I’ve never had a G-spot orgasm. I’ve never had an orgasm during sex. I’ve never had sex.
I’m a twenty-two-year-old virgin.
Is that crazy? It’s not like I have a third eye or a missing front tooth or anything. There are other virgins. Thousands of them, probably. It’s just that the others are either waiting for marriage, religious or ugly.
Or thirteen years old.
I’m pathetic.
But I’m waiting to meet a man I’m utterly in love with! Or a little in love with. Or, at least, a man I like.
Or, at least, a man who likes me.
Okay, fine. I’m waiting for a man, any man, as long as I like him and want to sleep with him, and as long as he likes me and wants to sleep with me. I don’t think that’s too much to ask for, is it?
Open mouth. Insert nail of left ring finger. Mmm.
I almost did it in high school. With Gordon. God knows he wanted to. He asked me pretty much every day: “When are you going to be ready? Are you ready yet? How come everyone else is doing it?

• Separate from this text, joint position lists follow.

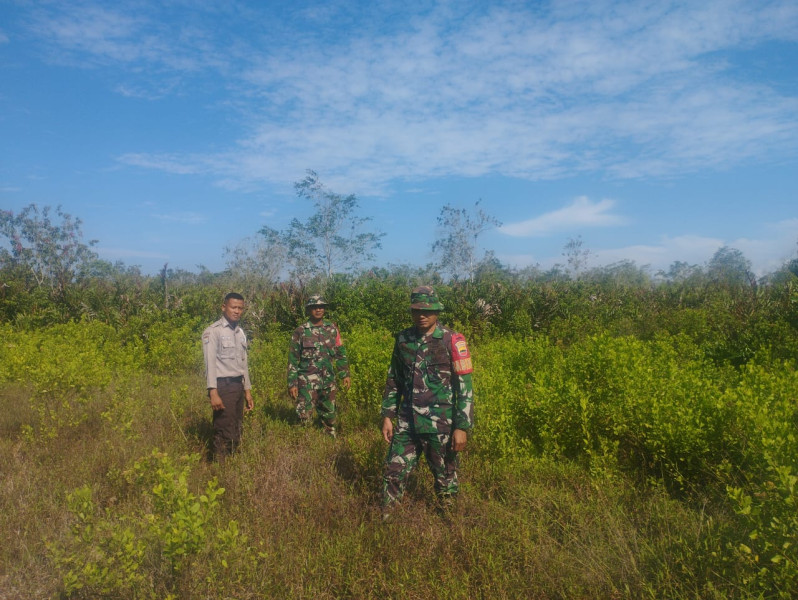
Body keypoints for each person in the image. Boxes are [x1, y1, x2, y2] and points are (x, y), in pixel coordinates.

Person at [380, 286, 474, 517]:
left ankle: (450, 522)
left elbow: (465, 386)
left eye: (427, 311)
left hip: (440, 424)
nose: (421, 316)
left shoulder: (452, 340)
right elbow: (394, 379)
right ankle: (387, 522)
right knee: (393, 472)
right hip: (407, 422)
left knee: (445, 479)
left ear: (437, 312)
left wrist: (461, 427)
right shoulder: (403, 340)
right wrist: (387, 416)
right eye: (416, 311)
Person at [287, 295, 351, 438]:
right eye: (314, 307)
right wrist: (292, 383)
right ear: (309, 310)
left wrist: (344, 374)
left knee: (329, 415)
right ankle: (305, 445)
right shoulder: (301, 331)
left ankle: (329, 442)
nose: (318, 309)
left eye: (321, 306)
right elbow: (293, 359)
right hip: (306, 382)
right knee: (304, 416)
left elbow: (340, 353)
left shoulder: (332, 329)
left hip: (328, 380)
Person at [202, 292, 254, 460]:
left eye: (240, 308)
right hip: (223, 386)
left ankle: (231, 462)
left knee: (236, 426)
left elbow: (243, 363)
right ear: (224, 307)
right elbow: (210, 364)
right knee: (224, 427)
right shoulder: (213, 331)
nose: (237, 311)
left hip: (238, 385)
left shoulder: (240, 333)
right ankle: (219, 467)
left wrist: (247, 390)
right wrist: (213, 391)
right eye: (233, 307)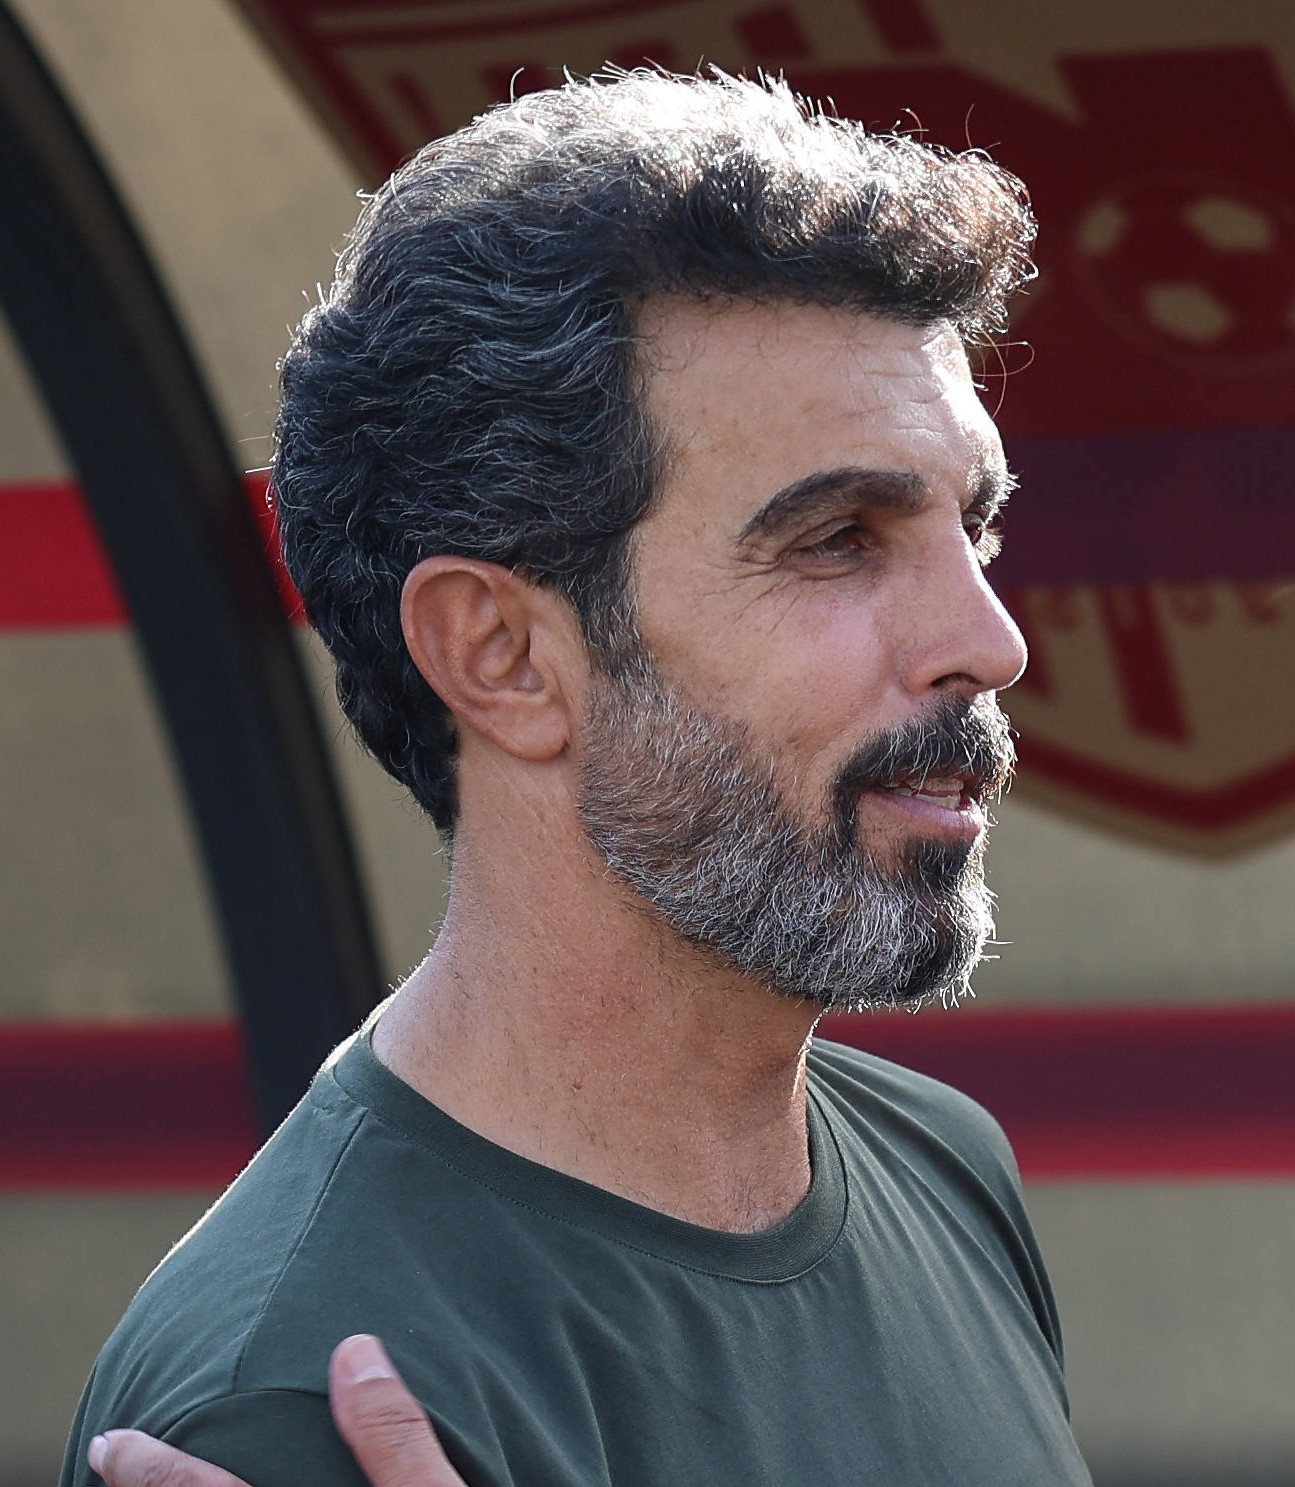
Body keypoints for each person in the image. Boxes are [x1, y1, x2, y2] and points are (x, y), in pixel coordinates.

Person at [64, 69, 1092, 1486]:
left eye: (971, 529)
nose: (990, 641)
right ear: (499, 656)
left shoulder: (943, 1167)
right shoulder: (303, 1400)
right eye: (839, 539)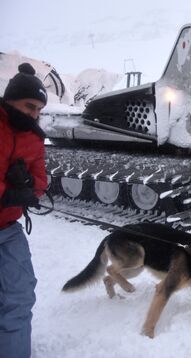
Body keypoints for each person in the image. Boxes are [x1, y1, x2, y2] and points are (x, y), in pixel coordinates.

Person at [0, 63, 48, 358]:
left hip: (7, 230)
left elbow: (41, 181)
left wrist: (29, 185)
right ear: (9, 99)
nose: (33, 115)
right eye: (29, 106)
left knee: (19, 295)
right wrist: (8, 192)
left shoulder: (34, 138)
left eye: (39, 110)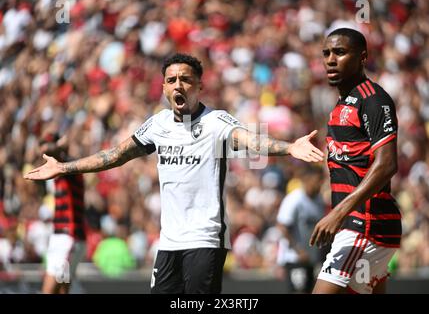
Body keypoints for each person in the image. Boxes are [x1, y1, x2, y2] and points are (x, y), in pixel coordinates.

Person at [24, 53, 324, 294]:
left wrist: (289, 147)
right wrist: (63, 167)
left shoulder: (216, 122)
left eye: (185, 79)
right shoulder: (158, 125)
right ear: (164, 88)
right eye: (172, 80)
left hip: (205, 239)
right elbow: (114, 156)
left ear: (199, 86)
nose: (178, 85)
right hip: (169, 243)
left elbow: (252, 141)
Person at [309, 28, 401, 294]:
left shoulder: (373, 100)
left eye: (339, 52)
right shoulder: (341, 104)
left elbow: (387, 164)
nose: (330, 59)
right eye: (326, 53)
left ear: (362, 57)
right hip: (361, 225)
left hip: (364, 224)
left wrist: (338, 213)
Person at [38, 133, 87, 294]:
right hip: (61, 238)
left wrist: (57, 147)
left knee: (49, 290)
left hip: (68, 237)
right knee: (63, 290)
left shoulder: (69, 167)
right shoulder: (56, 173)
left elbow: (56, 154)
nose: (44, 151)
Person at [276, 165, 326, 293]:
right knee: (298, 291)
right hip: (295, 258)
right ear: (306, 179)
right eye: (317, 180)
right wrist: (298, 250)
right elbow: (282, 226)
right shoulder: (294, 199)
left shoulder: (319, 200)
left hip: (311, 258)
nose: (319, 184)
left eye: (321, 180)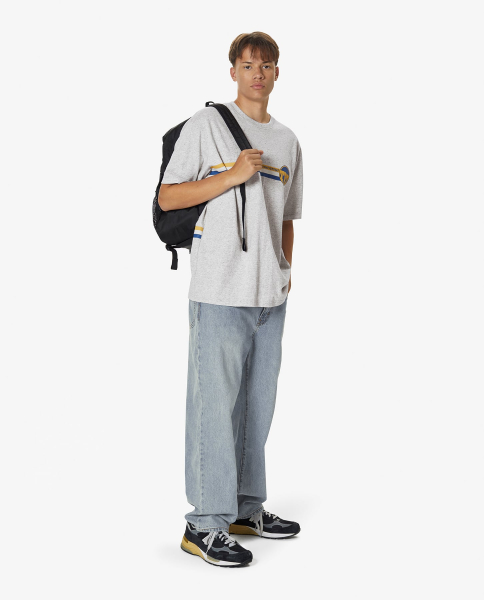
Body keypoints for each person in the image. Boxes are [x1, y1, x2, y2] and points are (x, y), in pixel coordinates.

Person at [158, 31, 304, 568]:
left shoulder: (287, 140)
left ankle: (245, 508)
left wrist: (286, 270)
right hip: (220, 291)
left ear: (277, 72)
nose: (257, 74)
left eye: (266, 65)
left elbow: (286, 216)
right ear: (233, 72)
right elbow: (168, 197)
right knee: (214, 410)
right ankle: (204, 524)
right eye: (247, 65)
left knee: (256, 410)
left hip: (270, 297)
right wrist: (232, 176)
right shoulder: (206, 126)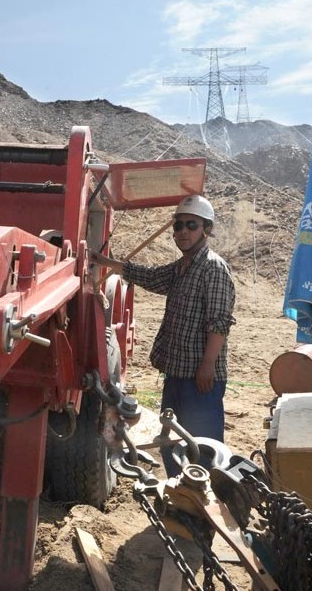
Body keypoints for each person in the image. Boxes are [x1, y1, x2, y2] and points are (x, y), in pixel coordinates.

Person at [90, 194, 236, 477]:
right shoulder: (182, 268)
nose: (183, 232)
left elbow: (219, 323)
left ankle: (204, 499)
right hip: (176, 374)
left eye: (191, 225)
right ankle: (178, 492)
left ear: (206, 229)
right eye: (178, 225)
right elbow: (150, 276)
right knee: (171, 441)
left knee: (202, 446)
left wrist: (207, 365)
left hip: (200, 379)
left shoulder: (213, 268)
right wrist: (105, 261)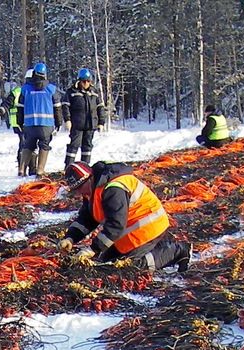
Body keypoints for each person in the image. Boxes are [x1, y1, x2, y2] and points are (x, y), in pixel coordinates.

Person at [58, 161, 191, 272]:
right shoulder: (93, 189)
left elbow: (116, 224)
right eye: (76, 190)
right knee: (106, 264)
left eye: (81, 187)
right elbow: (88, 217)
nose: (80, 192)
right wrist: (71, 238)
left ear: (90, 178)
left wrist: (93, 249)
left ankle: (178, 251)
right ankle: (157, 247)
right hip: (129, 232)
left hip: (148, 227)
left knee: (132, 268)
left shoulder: (113, 189)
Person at [19, 62, 65, 177]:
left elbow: (20, 107)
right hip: (46, 125)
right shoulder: (51, 89)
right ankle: (40, 170)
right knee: (44, 146)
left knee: (28, 146)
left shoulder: (25, 90)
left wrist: (20, 122)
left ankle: (21, 169)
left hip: (29, 125)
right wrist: (59, 122)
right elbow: (57, 107)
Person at [63, 68, 107, 168]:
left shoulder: (94, 92)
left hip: (90, 124)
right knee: (73, 146)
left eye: (88, 81)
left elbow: (100, 108)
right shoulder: (72, 92)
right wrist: (67, 120)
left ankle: (85, 168)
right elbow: (65, 107)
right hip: (77, 124)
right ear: (79, 81)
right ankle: (68, 167)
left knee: (87, 147)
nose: (86, 83)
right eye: (84, 81)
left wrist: (101, 122)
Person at [0, 75, 26, 175]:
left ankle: (30, 168)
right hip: (19, 122)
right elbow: (8, 102)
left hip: (28, 122)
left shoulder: (29, 91)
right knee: (24, 143)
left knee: (29, 144)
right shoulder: (18, 91)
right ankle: (21, 168)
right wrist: (2, 109)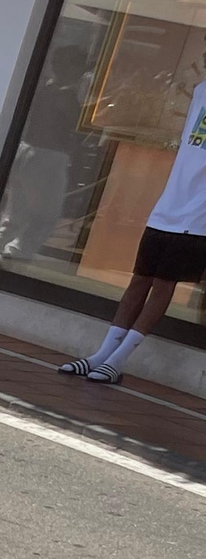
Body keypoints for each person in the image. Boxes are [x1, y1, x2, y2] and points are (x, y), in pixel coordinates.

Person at [59, 71, 206, 383]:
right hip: (168, 205)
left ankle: (119, 359)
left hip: (198, 217)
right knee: (140, 279)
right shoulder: (201, 91)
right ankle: (103, 354)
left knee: (164, 283)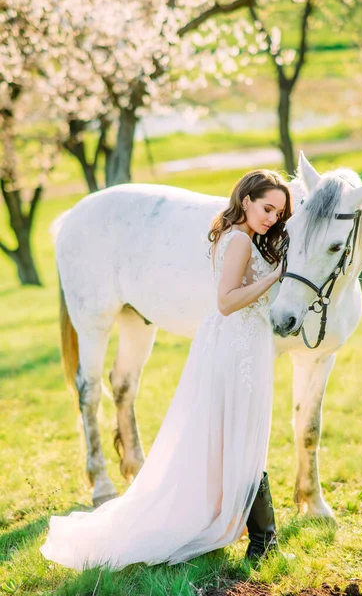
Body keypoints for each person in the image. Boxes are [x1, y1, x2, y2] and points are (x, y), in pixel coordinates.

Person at [39, 169, 292, 571]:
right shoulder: (242, 240)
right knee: (244, 439)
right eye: (267, 208)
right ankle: (264, 540)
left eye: (279, 213)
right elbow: (226, 301)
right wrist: (277, 276)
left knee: (238, 438)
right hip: (239, 347)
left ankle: (253, 532)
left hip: (238, 345)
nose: (272, 218)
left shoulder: (230, 232)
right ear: (246, 201)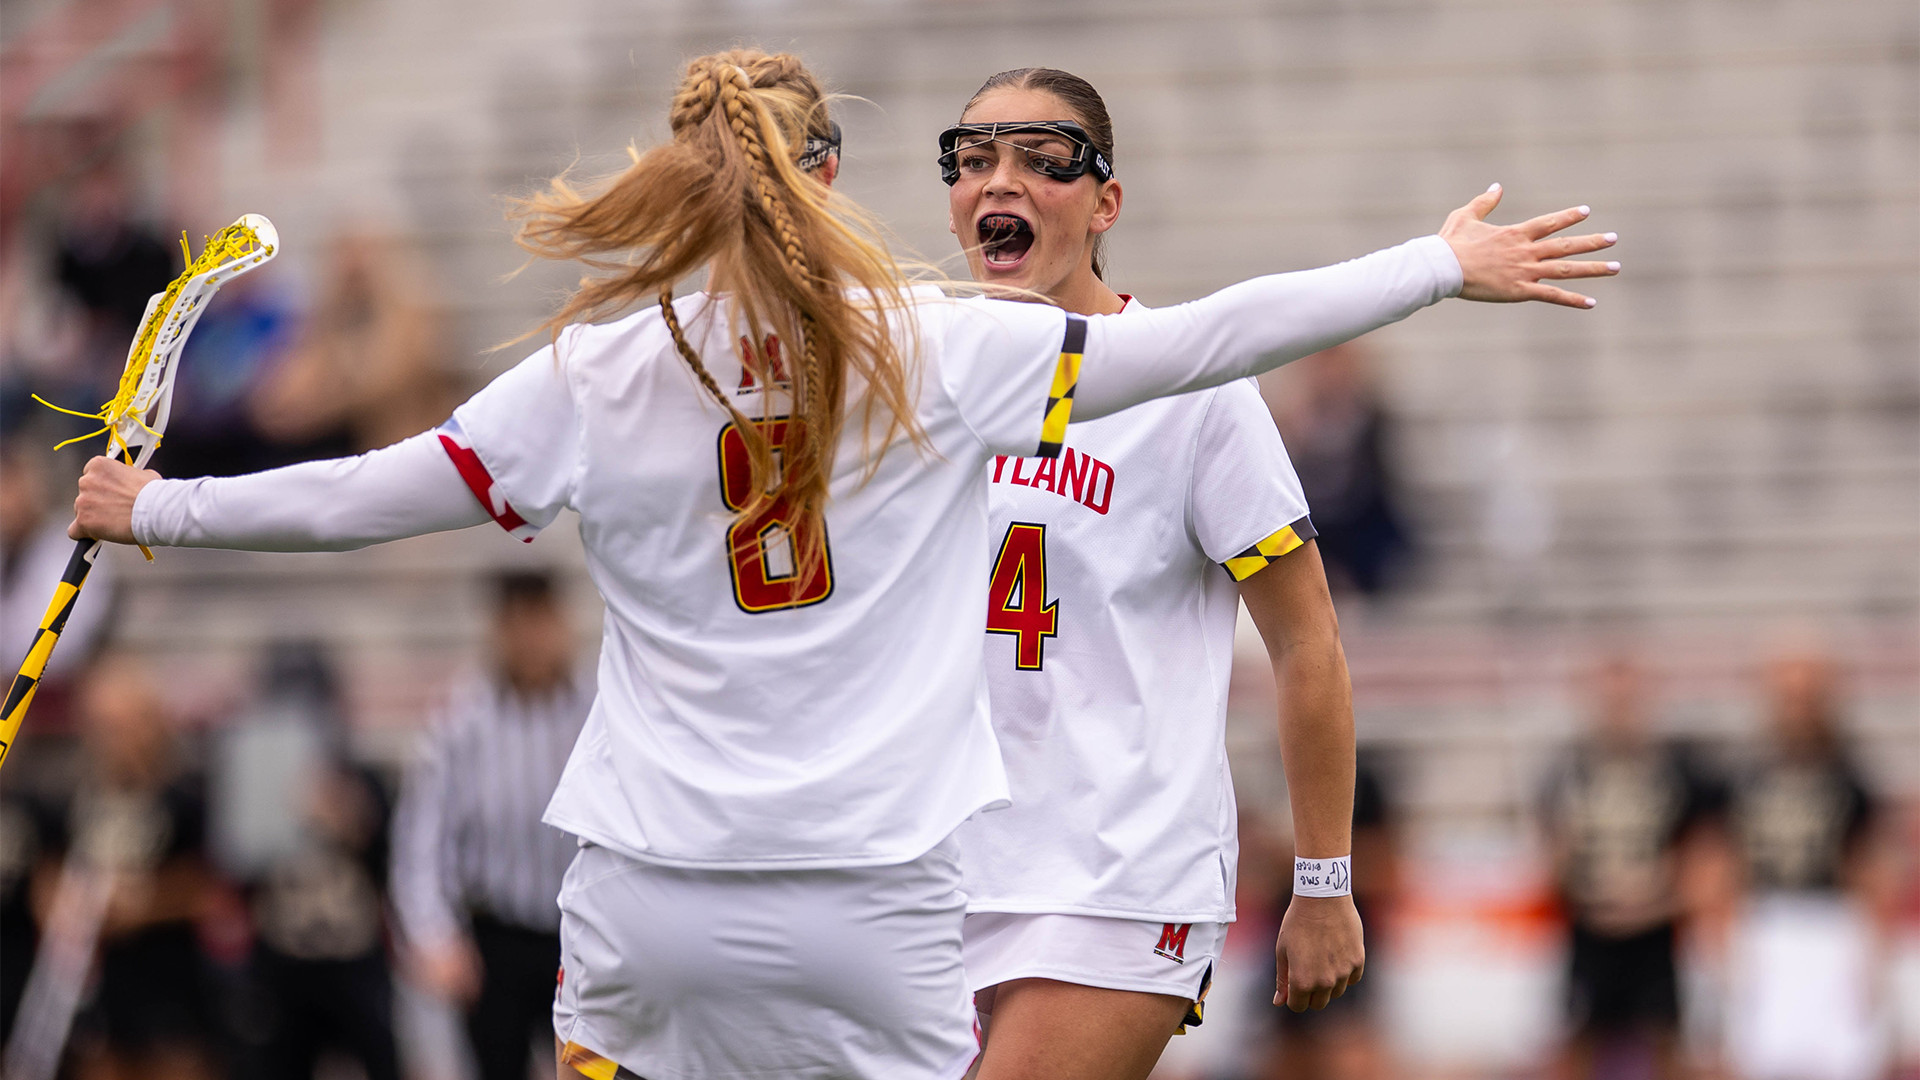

How come everyone else is ready?” I wanted to, but for some mind-numbing, inexplicable reason, I felt it was my duty to say no. We’re too young. We’re not ready. Why is that exactly? Someone remind me, please. Teenage girls want to do it as much as guys do. We daydream about doing it, we imagine ourselves doing it, but we believe it is our duty not to do it. Except for the girls who actually do it. They’re the ones we call sluts when their backs are turned. They’re the ones we pretended to be when our eyes were closed.
Is it possible I waited too long and now it won’t even work? Does that happen? Can a hymen ferment?